Problem details:
Transcribe every line of the material below without change, apart from dropping the pictures.

___ Dataset excerpt ___

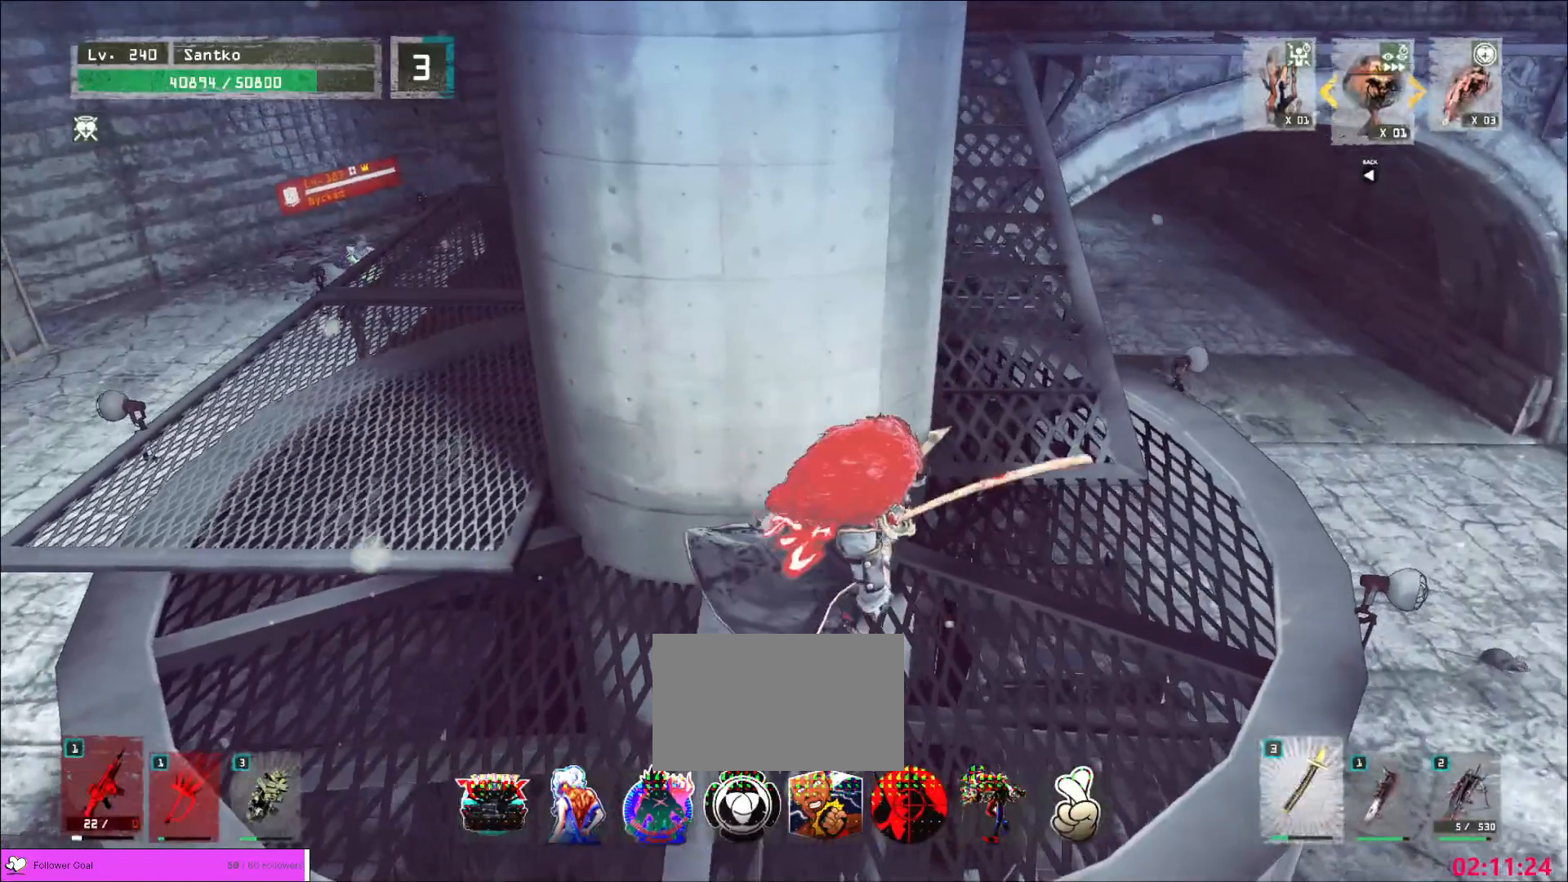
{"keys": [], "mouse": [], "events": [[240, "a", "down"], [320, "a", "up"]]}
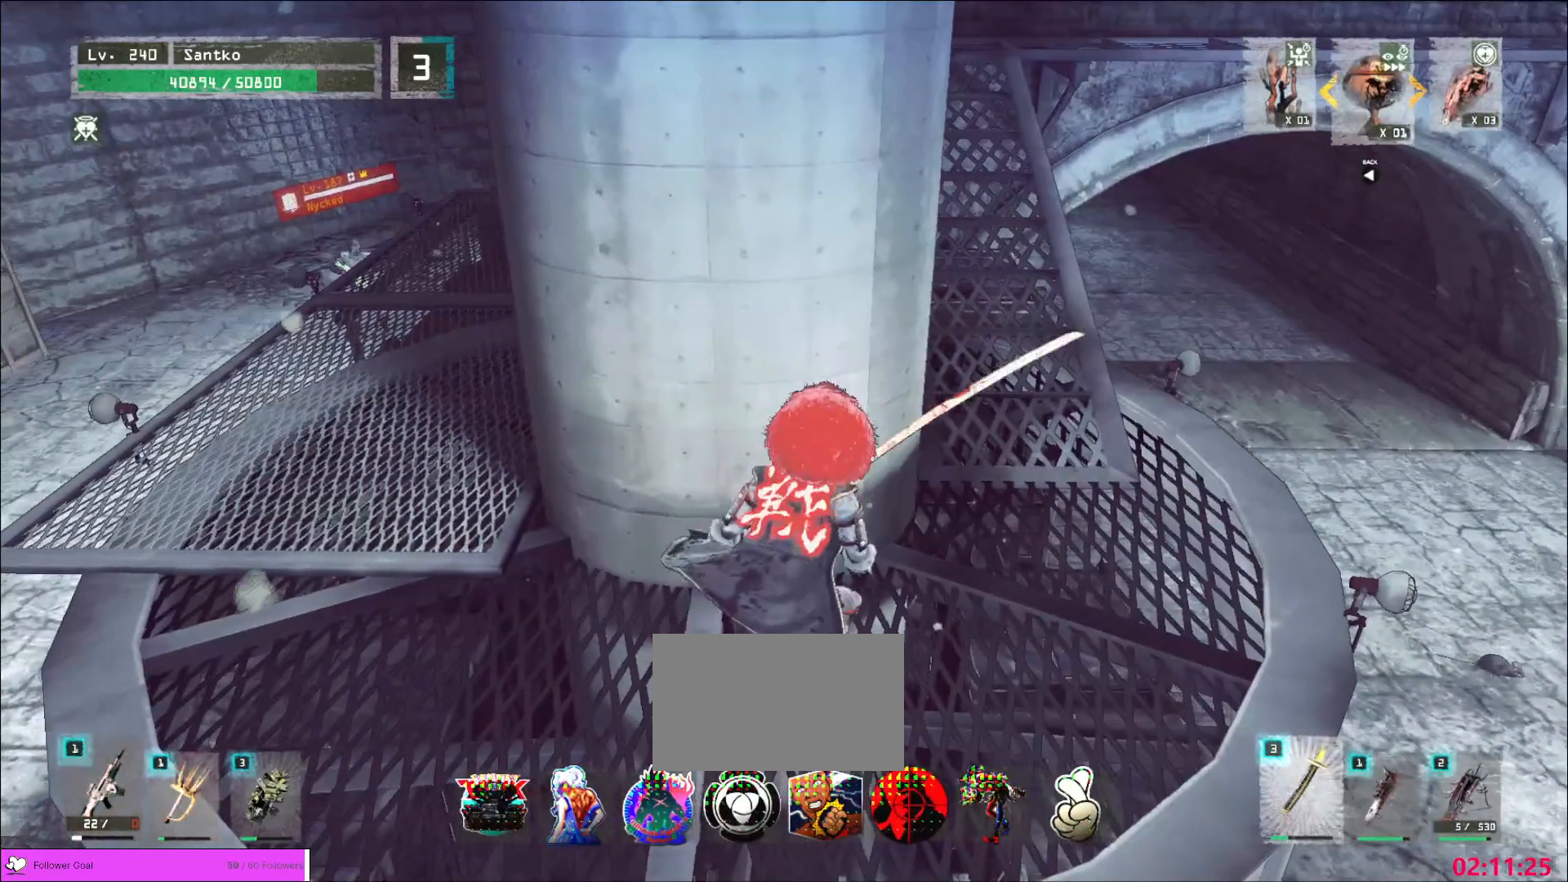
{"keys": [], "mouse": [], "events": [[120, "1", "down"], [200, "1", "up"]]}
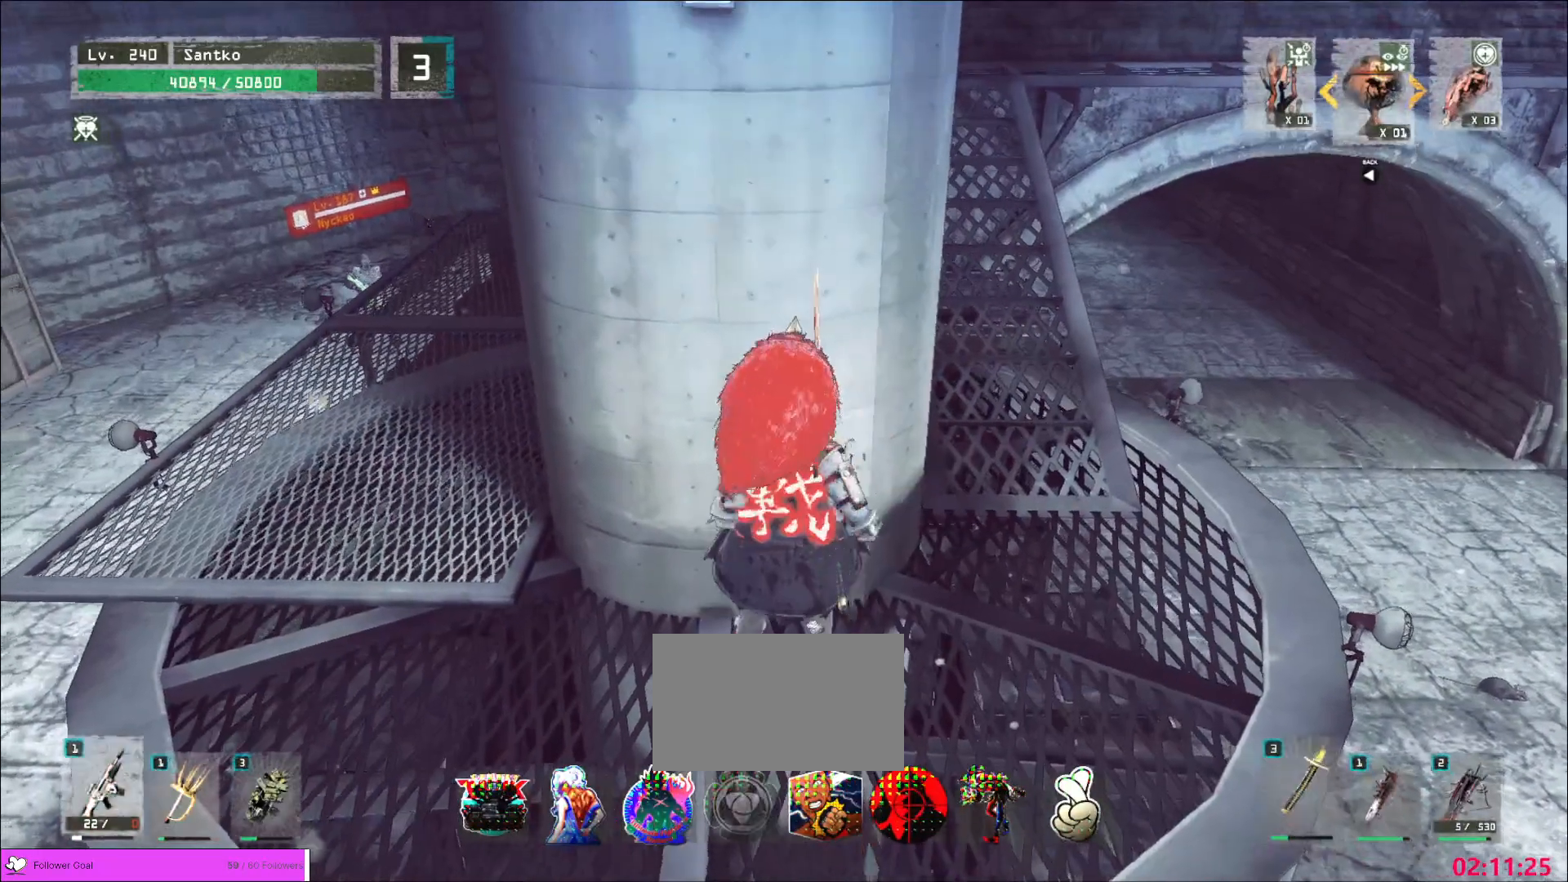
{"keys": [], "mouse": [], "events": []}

___

Response area:
{"keys": [], "mouse": [], "events": [[240, "a", "down"], [320, "a", "up"]]}
{"keys": [], "mouse": [], "events": [[120, "1", "down"], [200, "1", "up"]]}
{"keys": [], "mouse": [], "events": []}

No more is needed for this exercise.